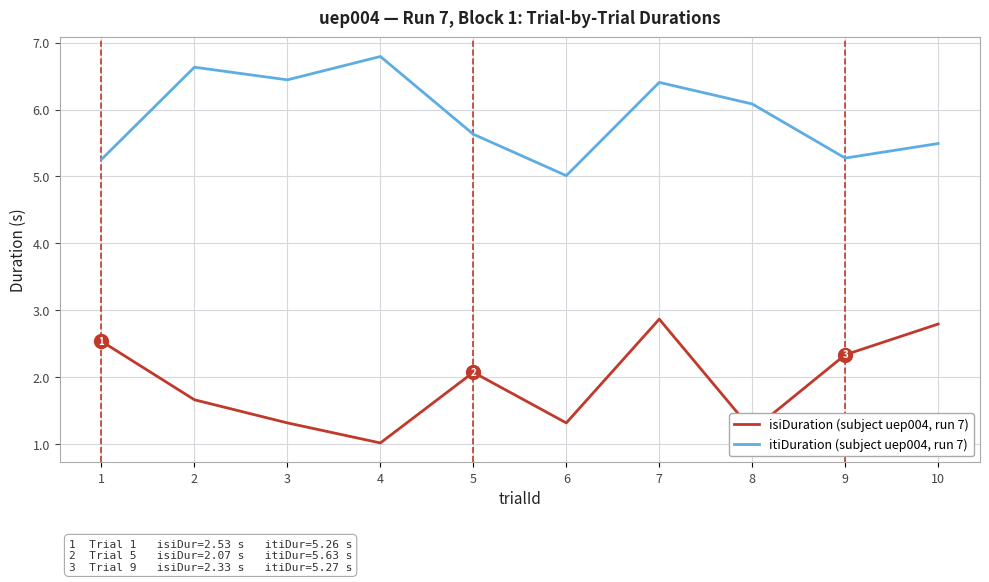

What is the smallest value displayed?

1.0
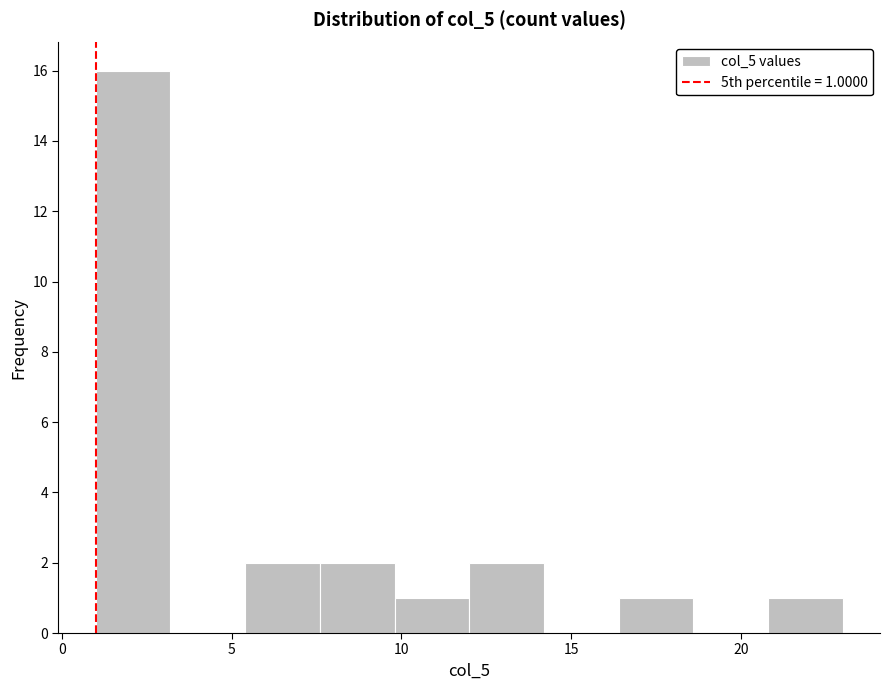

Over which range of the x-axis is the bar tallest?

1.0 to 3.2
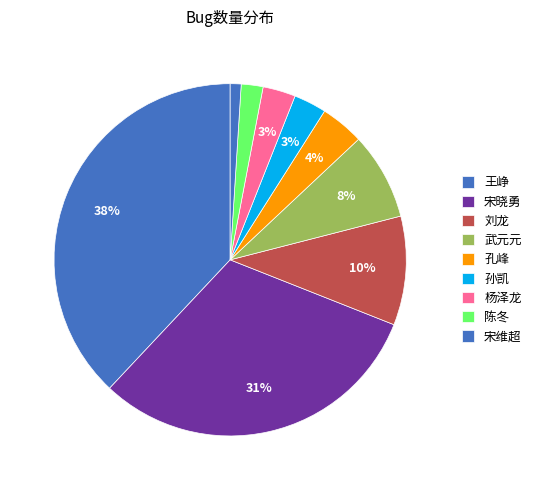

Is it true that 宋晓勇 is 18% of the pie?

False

_____

#### Instructions for the task:
Copy the listing above word for word, leaving out the pictures.

#### Exercise solution:
What is the smallest value displayed?

1.0

Over which range of the x-axis is the bar tallest?

1.0 to 3.2

Is it true that 宋晓勇 is 18% of the pie?

False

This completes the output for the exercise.